La livre turque a chuté de plus de 1 % par rapport au dollar américain après l'annonce de la démission de Soylu. La crise économique qui s'est intensifiée dans le pays à la suite de cette pandémie menace de mettre à mal le système présidentiel qu'Erdogan a travaillé si dur à mettre en place. Si les finances de ce pays étaient déjà faibles avant la pandémie, la combinaison de la crise de santé publique et d'un président dont les ambitions n'ont pas de limites a conduit des milliers et des milliers de personnes à perdre leur emploi. Le Monitor prédit que cette crise semble destinée à laisser la Turquie avec quelque 10 millions de personnes au chômage.

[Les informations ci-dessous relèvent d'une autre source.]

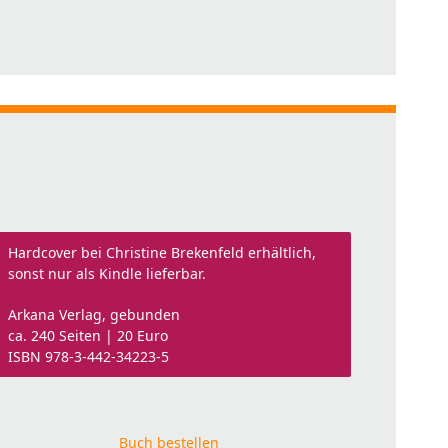
Hardcover bei Christine Brekenfeld erhältlich,
sonst nur als Kindle lieferbar.
Arkana Verlag, gebunden
ca. 240 Seiten | 20 Euro
ISBN 978-3-442-34223-5
Buch bestellen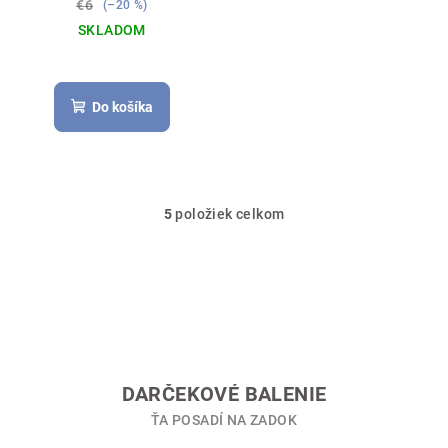
€6
(–20 %)
SKLADOM
Do košíka
5
položiek celkom
O
v
l
á
d
a
c
i
DARČEKOVÉ BALENIE
e
ŤA POSADÍ NA ZADOK
p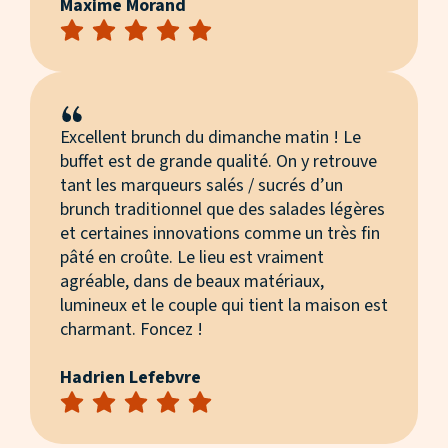
Maxime Morand
Excellent brunch du dimanche matin ! Le
buffet est de grande qualité. On y retrouve
tant les marqueurs salés / sucrés d’un
brunch traditionnel que des salades légères
et certaines innovations comme un très fin
pâté en croûte. Le lieu est vraiment
agréable, dans de beaux matériaux,
lumineux et le couple qui tient la maison est
charmant. Foncez !
Hadrien Lefebvre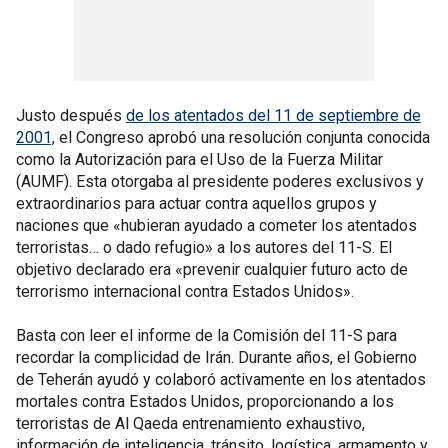
Justo después
de los atentados del 11 de septiembre de
2001,
el Congreso aprobó una resolución conjunta conocida
como la Autorización para el Uso de la Fuerza Militar
(AUMF). Esta otorgaba al presidente poderes exclusivos y
extraordinarios para actuar contra aquellos grupos y
naciones que «hubieran ayudado a cometer los atentados
terroristas… o dado refugio» a los autores del 11-S. El
objetivo declarado era «prevenir cualquier futuro acto de
terrorismo internacional contra Estados Unidos».
Basta con leer el informe de la Comisión del 11-S para
recordar la complicidad de Irán. Durante años, el Gobierno
de Teherán ayudó y colaboró activamente en los atentados
mortales contra Estados Unidos, proporcionando a los
terroristas de Al Qaeda entrenamiento exhaustivo,
información de inteligencia, tránsito, logística, armamento y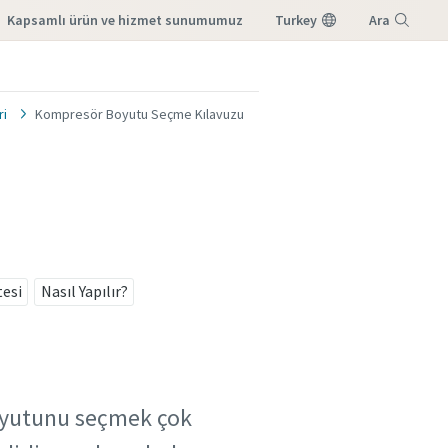
kapsamlı ürün ve hizmet sunumumuz
Turkey
Ara
Menü
ri
Kompresör Boyutu Seçme Kılavuzu
tesi
Nasıl Yapılır?
boyutunu seçmek çok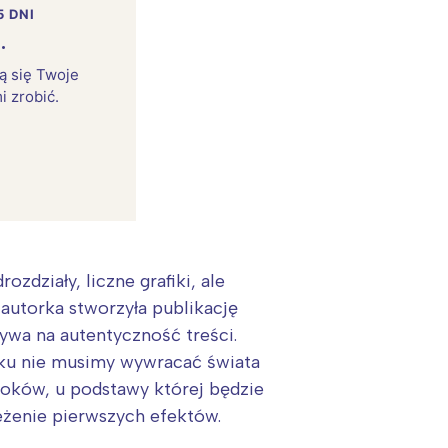
5 DNI
.
rą się Twoje
i zrobić.
działy, liczne grafiki, ale
 autorka stworzyła publikację
:
ływa na autentyczność treści.
cku nie musimy wywracać świata
oków, u podstawy której będzie
zeżenie pierwszych efektów.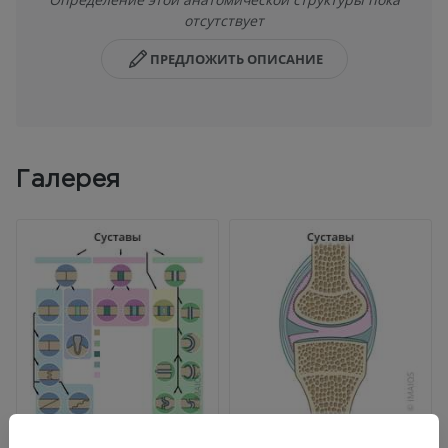
отсутствует
ПРЕДЛОЖИТЬ ОПИСАНИЕ
Галерея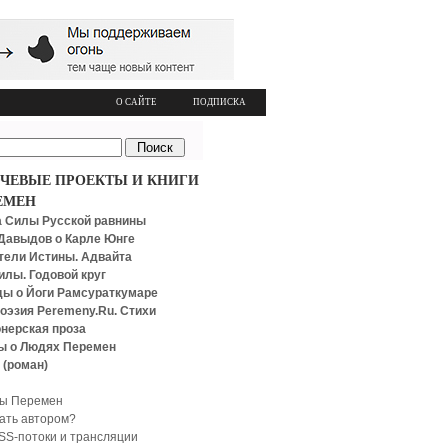
О САЙТЕ
ПОДПИСКА
ЧЕВЫЕ ПРОЕКТЫ И КНИГИ
ЕМЕН
 Силы Русской равнины
Давыдов о Карле Юнге
тели Истины. Адвайта
илы. Годовой круг
ы о Йоги Рамсураткумаре
оэзия Peremeny.Ru. Стихи
нерская проза
ы о Людях Перемен
 (роман)
ы Перемен
тать автором?
SS-потоки и трансляции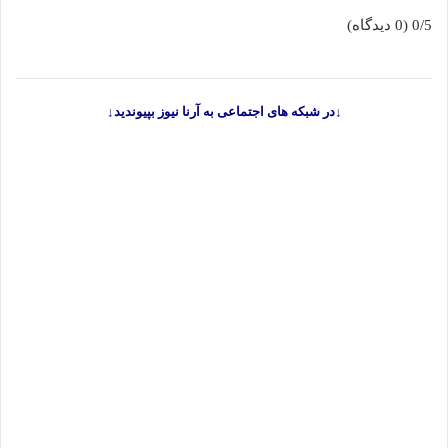
0/5
(0 دیدگاه)
↓در شبکه های اجتماعی به آرنا نیوز بپیوندید↓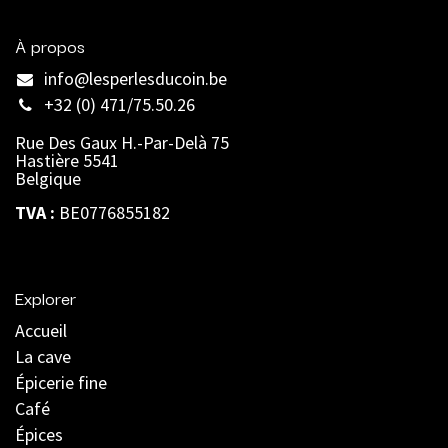
À propos
info@lesperlesducoin.be​
+32 (0) 471/75.50.26
Rue Des Gaux H.-Par-Delà 75
Hastière 5541
Belgique
TVA :
BE0776855182
Explorer
Accueil
La cave
Épicerie fine
Café
Épices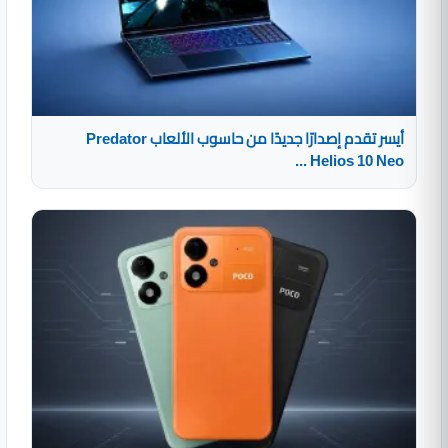
أيسر تقدم إصدارًا جديدًا من حاسوب الألعاب Predator
Helios 10 Neo ...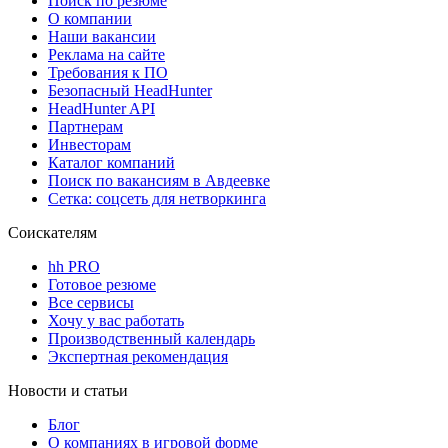
Поиск по резюме
О компании
Наши вакансии
Реклама на сайте
Требования к ПО
Безопасный HeadHunter
HeadHunter API
Партнерам
Инвесторам
Каталог компаний
Поиск по вакансиям в Авдеевке
Сетка: соцсеть для нетворкинга
Соискателям
hh PRO
Готовое резюме
Все сервисы
Хочу у вас работать
Производственный календарь
Экспертная рекомендация
Новости и статьи
Блог
О компаниях в игровой форме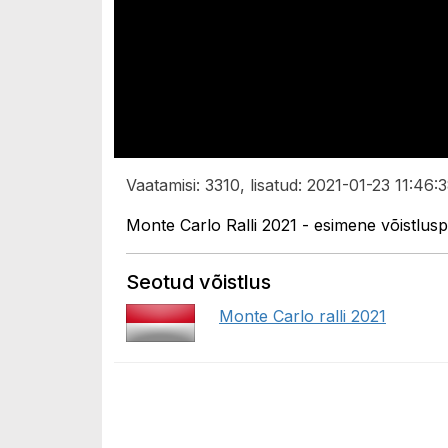
Vaatamisi: 3310, lisatud: 2021-01-23 11:46:3
Monte Carlo Ralli 2021 - esimene võistlu
Seotud võistlus
Monte Carlo ralli 2021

Le couvre-feu imposé vendredi dernier est la mesure la plus stricte prise par le gouvernement turc jusqu'à présent pour réduire la propagation de COVID-19. Jusqu'alors, cette mesure n'était obligatoire que pour les moins de 20 ans et les plus de 65 ans. En outre, la nation eurasienne a restreint les déplacements intérieurs, fermé les écoles, les bars et les cafés et suspendu les prières, entre autres mesures. Le ministre de la santé, Fahrettin Koca, a annoncé dimanche qu'au moins 97 personnes étaient mortes du coronavirus, ce qui porte à 1 198 le nombre de décès dus à cette maladie dans le pays.
Comme le nombre de cas en Turquie a augmenté, des restrictions plus strictes ont été appliquées pour contenir l'épidémie. Le chemin d'Erdogan vers le présidentialisme a été sapé par la décision des administrations locales de collecter des fonds pour aider les personnes les plus touchées par la pandémie. L'opposition accuse constamment Erdogan d'autoritarisme, en raison des tentatives du président de restreindre les pouvoirs des administrations locales dans les grandes villes. Ces dernières années, le pouvoir en Turquie a été concentré dans les mains d'une seule personne : le président. Erdogan craint que cette pandémie ne démembrent progressivement son exécutif et, aujourd'hui plus que jamais, il cherche des solutions pour éviter que cela ne se produise.